**What to do**
[1] Which theme does MetalheadGautham want to become the default Firefox theme in the forum thread?
[2] Reproduce the stretch of the forum thread from "## MetalheadGautham (Feb" through "theme you use." word for word.

**Text extract**

I would write my review of firefox when its final version is released


----------



## contactpraven2001 (Feb 14, 2008)

thx for review


----------



## QwertyManiac (Feb 14, 2008)

I loved the addons search function the moment I saw it at Mozilla-Links' post about this new version. And now am running it


----------



## ico (Feb 14, 2008)

^^ +1
Now I am feeling to try this Beta. I also liked the new interface of the Toolbar.

Nice review.....


----------



## coolpcguy (Feb 15, 2008)

@all thanks for the comments. I love the new Location bar. It's just great. From beta 3 onwards the history is also searchable, in Beta 2, only the sites you'd surfed using Beta 2 were searchable. Now it doesnt matter if you what version you'd browsed - if you visited a site, it'll be searchable under locations bar


----------



## MetalheadGautham (Feb 15, 2008)

I think they must make Noia 2.0 eXtreme theme as the default firefox theme. I saw it used once years ago, and have stuck with it all the time since then. Its much too likable. It matches with every OS theme you use.


----------



## Akshay (Feb 16, 2008)

FF is getting bettr n bettr with every release...


----------



## Vishal Gupta (Feb 16, 2008)

I'm facing one problem which is quite irritating. In previous versions, whenever we opened a new tab, the addressbar had the focus and we just need to type the URL and press Enter. But in this new beta addressbar doesnt have focus and we need to click in addressbar to make it active and then type URL. Even "F6" key doesnt work to make addressbar active.


----------



## CINTEL ENTRINO (Feb 16, 2008)

nice review.....
but just 1 question how did u mount that ganesha image on ff...


----------

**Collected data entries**
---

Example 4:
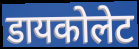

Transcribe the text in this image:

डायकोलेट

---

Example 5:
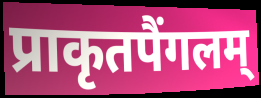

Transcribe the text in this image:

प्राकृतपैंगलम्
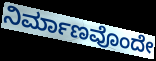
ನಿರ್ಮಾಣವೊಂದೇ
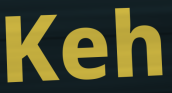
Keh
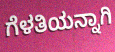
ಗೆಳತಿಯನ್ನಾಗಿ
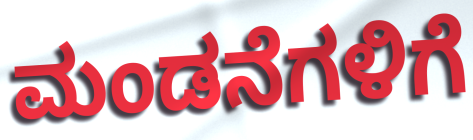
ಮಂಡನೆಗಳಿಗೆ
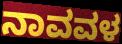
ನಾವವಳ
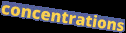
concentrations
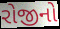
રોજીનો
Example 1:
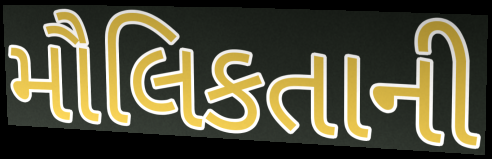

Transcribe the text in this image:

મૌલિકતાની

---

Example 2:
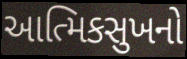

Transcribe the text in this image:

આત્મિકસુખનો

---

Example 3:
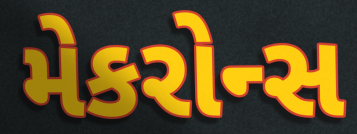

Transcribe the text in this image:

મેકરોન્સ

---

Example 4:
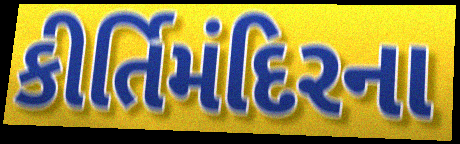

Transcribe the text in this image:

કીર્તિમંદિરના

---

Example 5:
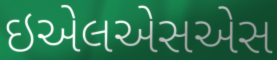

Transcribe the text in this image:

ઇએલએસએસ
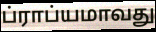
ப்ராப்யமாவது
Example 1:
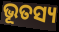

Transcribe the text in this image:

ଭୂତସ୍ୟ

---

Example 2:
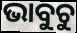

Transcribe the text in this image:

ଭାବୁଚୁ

**Response list**
[1] Noia 2.0 eXtreme

[2]
## MetalheadGautham (Feb 15, 2008)

I think they must make Noia 2.0 eXtreme theme as the default firefox theme. I saw it used once years ago, and have stuck with it all the time since then. Its much too likable. It matches with every OS theme you use.